Elle était là, sa chevelure blonde virevoltant doucement dans la fraîcheur du petit matin, assise sur sa souche de bois habituelle.
Je restais un peu en retrait, continuant à l'observer, l'épaule appuyée contre un arbrisseau, les mains dans les poches.
Sa silhouette immobile, penchée vers l'avant, semblait ne faire qu'un avec le paysage. Ses épaules étaient voûtées comme si elles n'arrivaient pas à supporter un quelconque poids posé sur elles.
Elle paraissait triste et comme perdue dans ses pensées, elle ne m'avait même pas entendu arriver. Son sweater bleu, un peu grand, lui donnait une attitude je-m'en-foutisme que, je l'avoue, j'adorais.

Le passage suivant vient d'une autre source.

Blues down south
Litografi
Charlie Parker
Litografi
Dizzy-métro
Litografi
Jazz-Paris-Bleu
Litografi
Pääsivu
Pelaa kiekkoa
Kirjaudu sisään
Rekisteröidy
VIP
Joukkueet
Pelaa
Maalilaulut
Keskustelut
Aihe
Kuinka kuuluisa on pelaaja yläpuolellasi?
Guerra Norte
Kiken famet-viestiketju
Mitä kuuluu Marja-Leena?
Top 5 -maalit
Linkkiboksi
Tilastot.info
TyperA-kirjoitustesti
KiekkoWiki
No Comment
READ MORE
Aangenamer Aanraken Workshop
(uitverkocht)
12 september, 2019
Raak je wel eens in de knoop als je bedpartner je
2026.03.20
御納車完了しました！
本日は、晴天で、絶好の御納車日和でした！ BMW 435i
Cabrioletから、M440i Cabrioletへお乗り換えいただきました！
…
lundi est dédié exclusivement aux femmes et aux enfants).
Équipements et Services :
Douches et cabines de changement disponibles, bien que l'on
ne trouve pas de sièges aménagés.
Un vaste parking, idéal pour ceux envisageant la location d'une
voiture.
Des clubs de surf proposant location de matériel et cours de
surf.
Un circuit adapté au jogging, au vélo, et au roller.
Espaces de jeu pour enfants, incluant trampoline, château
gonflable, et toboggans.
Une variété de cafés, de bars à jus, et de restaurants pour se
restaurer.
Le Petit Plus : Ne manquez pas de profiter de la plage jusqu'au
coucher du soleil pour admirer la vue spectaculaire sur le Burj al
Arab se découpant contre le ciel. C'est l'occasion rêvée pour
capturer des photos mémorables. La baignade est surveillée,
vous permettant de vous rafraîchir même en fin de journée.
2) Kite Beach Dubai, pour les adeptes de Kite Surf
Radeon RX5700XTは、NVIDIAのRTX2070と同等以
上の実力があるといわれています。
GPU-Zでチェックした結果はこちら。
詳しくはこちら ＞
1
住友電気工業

Cet endroit, c'était notre repaire, un petit coin de verdure renfermant la source d'un ruisseau serpentant dans la forêt. C'était ici que je l'avais vue pour la première fois, sur sa souche de bois. Auparavant, cette dernière, je me l'étais attribuée, puis elle était devenue la nôtre. Malgré tout ce n'était pas moi qui l'occupais la plupart du temps, je lui laissais et m'asseyais à même le sol, salissant au passage mes vêtements mais, ça, je m'en fichais. Au bout de quelques minutes, elle se rendit compte de ma présence, elle se retourna et planta ses iris bleues océan dans les miennes sans souffler mot. Elle ne montrait, comme à son habitude, aucune émotion. Son regard était vide et, en même temps, si profond et mystérieux... Au bout de cinq petites secondes, qui me semblèrent une éternité, elle reprit sa contemplation de l'eau. Je m'avançai alors et m'assis à terre, comme d'habitude. Elle ne parlait toujours pas et je ne voulais pas troubler ce silence. Je ne bougeais pas, attendant qu'elle commence la conversation. Ce qu'elle ne fit pas... Cette absence de son n'était pas troublante ni gênante et nous aimions tous les deux le silence. Au bout d'un temps indéterminé, que j'évaluais d'environ un quart d'heure, elle dit simplement :
- Salut.
Je la regardai, elle fixait toujours l'eau qui s'écoulait doucement.
- Hum... Salut, répondis-je, perturbé par son attitude.
Je savais que ça ne servirait strictement à rien de lui demander ce qu'elle avait, sauf à la braquer. Alors je me contentais de fixer, moi aussi, le cours d'eau.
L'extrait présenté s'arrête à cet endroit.